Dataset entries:
▬▬▬

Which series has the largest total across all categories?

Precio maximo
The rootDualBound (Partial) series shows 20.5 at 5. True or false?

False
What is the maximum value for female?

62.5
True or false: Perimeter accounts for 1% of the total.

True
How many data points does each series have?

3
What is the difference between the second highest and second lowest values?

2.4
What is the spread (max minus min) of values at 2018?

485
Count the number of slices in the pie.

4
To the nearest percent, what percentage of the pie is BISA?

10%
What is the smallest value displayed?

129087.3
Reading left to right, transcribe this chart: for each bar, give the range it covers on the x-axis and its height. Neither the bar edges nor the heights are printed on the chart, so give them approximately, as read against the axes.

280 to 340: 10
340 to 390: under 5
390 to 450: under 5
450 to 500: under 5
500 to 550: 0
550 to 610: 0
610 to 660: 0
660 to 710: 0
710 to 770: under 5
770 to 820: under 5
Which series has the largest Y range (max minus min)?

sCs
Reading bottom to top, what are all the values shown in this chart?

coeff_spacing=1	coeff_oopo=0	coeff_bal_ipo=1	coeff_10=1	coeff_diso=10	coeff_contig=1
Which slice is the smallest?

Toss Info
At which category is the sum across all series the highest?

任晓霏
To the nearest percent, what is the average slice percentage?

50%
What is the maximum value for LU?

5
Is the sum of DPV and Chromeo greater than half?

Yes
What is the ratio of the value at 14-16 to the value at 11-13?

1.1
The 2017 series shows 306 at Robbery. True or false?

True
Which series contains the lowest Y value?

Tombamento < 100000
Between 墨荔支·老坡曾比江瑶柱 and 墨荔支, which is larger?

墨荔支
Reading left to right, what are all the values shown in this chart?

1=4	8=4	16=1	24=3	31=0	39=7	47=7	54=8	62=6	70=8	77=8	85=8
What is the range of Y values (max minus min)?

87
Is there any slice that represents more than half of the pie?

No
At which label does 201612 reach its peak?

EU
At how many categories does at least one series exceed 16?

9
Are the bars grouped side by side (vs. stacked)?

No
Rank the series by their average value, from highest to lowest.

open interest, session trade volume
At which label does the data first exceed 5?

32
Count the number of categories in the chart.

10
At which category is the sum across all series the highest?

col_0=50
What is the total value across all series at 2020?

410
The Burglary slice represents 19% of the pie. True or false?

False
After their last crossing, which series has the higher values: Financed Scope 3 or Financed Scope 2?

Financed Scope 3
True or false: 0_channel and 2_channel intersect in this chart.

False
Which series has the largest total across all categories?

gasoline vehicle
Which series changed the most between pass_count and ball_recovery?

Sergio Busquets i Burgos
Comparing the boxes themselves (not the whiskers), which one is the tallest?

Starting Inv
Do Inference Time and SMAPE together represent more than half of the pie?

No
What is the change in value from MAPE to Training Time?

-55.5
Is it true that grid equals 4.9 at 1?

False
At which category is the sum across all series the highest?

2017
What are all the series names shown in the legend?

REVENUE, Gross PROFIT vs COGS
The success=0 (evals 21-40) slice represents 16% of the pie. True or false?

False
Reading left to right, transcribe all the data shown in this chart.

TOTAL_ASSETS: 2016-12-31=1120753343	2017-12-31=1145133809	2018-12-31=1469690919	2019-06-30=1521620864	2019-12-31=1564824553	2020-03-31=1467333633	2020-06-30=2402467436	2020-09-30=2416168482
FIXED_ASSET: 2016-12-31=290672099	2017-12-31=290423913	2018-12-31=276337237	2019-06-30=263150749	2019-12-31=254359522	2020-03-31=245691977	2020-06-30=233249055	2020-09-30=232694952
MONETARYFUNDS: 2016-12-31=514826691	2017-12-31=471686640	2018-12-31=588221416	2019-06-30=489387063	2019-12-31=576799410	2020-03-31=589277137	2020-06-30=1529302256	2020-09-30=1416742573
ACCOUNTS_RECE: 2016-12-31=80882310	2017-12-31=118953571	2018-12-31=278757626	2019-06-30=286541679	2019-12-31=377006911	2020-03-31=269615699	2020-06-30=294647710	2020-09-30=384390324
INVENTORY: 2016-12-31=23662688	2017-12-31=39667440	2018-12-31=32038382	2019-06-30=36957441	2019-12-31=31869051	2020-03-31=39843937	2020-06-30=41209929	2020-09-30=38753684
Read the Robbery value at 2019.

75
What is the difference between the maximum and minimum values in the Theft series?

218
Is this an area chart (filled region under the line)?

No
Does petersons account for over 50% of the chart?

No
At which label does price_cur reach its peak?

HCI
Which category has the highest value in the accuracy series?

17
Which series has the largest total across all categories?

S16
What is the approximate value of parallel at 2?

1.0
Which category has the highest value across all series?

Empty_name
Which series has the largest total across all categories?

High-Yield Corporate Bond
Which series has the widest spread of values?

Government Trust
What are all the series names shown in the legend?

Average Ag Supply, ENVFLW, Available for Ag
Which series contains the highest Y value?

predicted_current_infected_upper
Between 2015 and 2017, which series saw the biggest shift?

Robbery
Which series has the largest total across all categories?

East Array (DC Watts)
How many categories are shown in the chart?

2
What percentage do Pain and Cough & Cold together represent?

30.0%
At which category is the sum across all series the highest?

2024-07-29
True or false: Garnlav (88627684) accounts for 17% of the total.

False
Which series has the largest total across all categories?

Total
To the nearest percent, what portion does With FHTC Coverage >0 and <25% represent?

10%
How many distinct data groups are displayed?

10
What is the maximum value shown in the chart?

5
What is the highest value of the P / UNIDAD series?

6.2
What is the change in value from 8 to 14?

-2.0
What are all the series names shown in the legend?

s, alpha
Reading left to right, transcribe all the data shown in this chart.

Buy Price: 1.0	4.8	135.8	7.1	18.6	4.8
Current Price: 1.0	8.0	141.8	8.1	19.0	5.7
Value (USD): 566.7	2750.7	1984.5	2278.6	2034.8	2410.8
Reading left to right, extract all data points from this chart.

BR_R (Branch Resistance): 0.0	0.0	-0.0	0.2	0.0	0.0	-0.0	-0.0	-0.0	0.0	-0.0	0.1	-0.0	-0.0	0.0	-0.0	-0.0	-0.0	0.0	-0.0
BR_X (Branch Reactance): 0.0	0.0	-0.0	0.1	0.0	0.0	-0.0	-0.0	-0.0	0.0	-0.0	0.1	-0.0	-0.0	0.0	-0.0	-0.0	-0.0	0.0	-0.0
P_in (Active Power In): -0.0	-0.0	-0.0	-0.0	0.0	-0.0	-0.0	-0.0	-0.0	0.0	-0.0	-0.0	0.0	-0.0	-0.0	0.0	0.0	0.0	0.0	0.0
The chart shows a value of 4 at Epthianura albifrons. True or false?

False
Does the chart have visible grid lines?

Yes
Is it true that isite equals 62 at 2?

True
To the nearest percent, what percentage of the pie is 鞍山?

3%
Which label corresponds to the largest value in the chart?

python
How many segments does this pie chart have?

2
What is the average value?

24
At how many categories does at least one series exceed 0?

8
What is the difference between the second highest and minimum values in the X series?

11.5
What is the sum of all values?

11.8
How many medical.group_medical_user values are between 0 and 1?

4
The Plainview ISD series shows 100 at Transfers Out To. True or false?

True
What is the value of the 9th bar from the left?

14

▬▬▬

Instructions to follow: Pull out every line of the entries above that contains the string "number", matching case exactly.

Exercise result:
Count the number of slices in the pie.
Count the number of categories in the chart.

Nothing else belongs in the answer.